- [Instructions to follow] What lines in the records below mention "thước"? List them all.

- [Data excerpts]
= Beginning of Section =
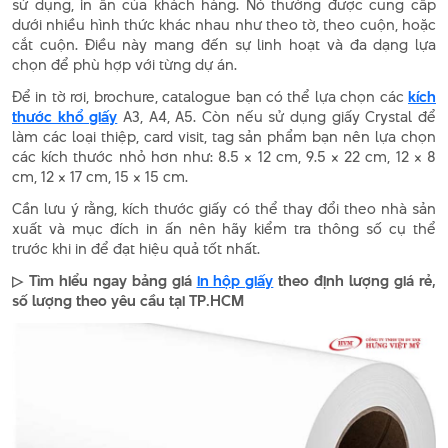
sử dụng, in ấn của khách hàng. Nó thường được cung cấp
dưới nhiều hình thức khác nhau như theo tờ, theo cuộn, hoặc
cắt cuộn. Điều này mang đến sự linh hoạt và đa dạng lựa
chọn để phù hợp với từng dự án.
Để in tờ rơi, brochure, catalogue bạn có thể lựa chọn các
kích
thước khổ giấy
A3, A4, A5. Còn nếu sử dụng giấy Crystal để
làm các loại thiệp, card visit, tag sản phẩm bạn nên lựa chọn
các kích thước nhỏ hơn như: 8.5 × 12 cm, 9.5 × 22 cm, 12 × 8
cm, 12 × 17 cm, 15 × 15 cm.
Cần lưu ý rằng, kích thước giấy có thể thay đổi theo nhà sản
xuất và mục đích in ấn nên hãy kiểm tra thông số cụ thể
trước khi in để đạt hiệu quả tốt nhất.
▷ Tìm hiểu ngay bảng giá
in hộp giấy
theo định lượng giá rẻ,
số lượng theo yêu cầu tại TP.HCM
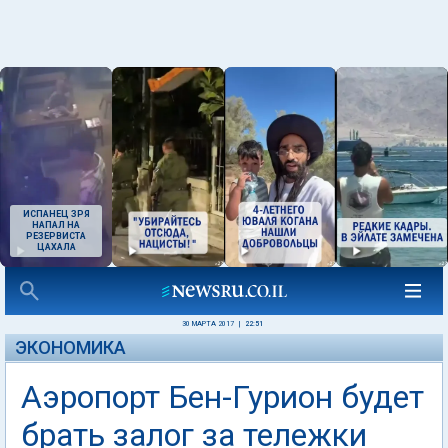
ИСПАНЕЦ ЗРЯ
НАПАЛ НА
РЕЗЕРВИСТА
ЦАХАЛА
30 МАРТА 2017
|
22:51
ЭКОНОМИКА
Аэропорт Бен-Гурион будет
брать залог за тележки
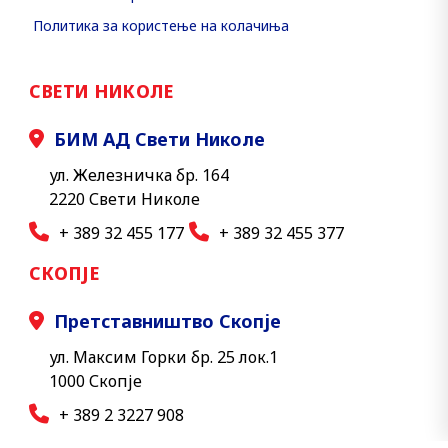
Политика за користење на колачиња
СВЕТИ НИКОЛЕ
БИМ АД Свети Николе
ул. Железничка бр. 164
2220 Свети Николе
+ 389 32 455 177
+ 389 32 455 377
СКОПЈЕ
Претставништво Скопје
ул. Максим Горки бр. 25 лок.1
1000 Скопје
+ 389 2 3227 908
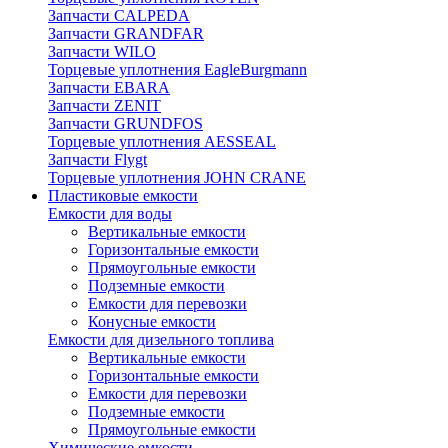
Запчасти CALPEDA
Запчасти GRANDFAR
Запчасти WILO
Торцевые уплотнения EagleBurgmann
Запчасти EBARA
Запчасти ZENIT
Запчасти GRUNDFOS
Торцевые уплотнения AESSEAL
Запчасти Flygt
Торцевые уплотнения JOHN CRANE
Пластиковые емкости
Емкости для воды
Вертикальные емкости
Горизонтальные емкости
Прямоугольные емкости
Подземные емкости
Емкости для перевозки
Конусные емкости
Емкости для дизельного топлива
Вертикальные емкости
Горизонтальные емкости
Емкости для перевозки
Подземные емкости
Прямоугольные емкости
Химические емкости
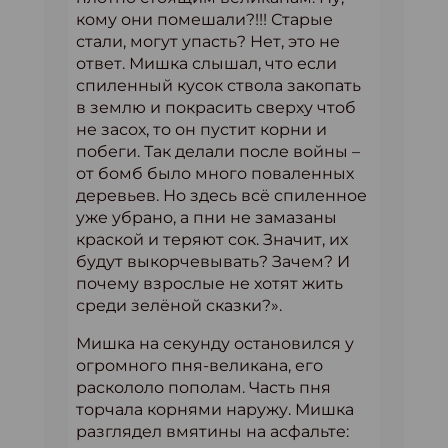
кому они помешали?!!! Старые
стали, могут упасть? Нет, это не
ответ. Мишка слышал, что если
спиленный кусок ствола закопать
в землю и покрасить сверху чтоб
не засох, то он пустит корни и
побеги. Так делали после войны –
от бомб было много поваленных
деревьев. Но здесь всё спиленное
уже убрано, а пни не замазаны
краской и теряют сок. Значит, их
будут выкорчевывать? Зачем? И
почему взрослые не хотят жить
среди зелёной сказки?».
Мишка на секунду остановился у
огромного пня-великана, его
раскололо пополам. Часть пня
торчала корнями наружу. Мишка
разглядел вмятины на асфальте:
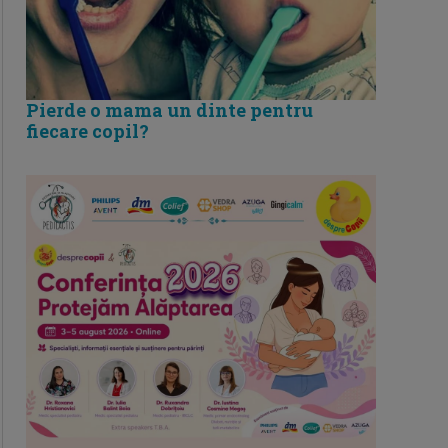
Pierde o mama un dinte pentru
fiecare copil?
= End of Section =
- [Output below]
thước khổ giấy
các kích thước nhỏ hơn như: 8.5 × 12 cm, 9.5 × 22 cm, 12 × 8
Cần lưu ý rằng, kích thước giấy có thể thay đổi theo nhà sản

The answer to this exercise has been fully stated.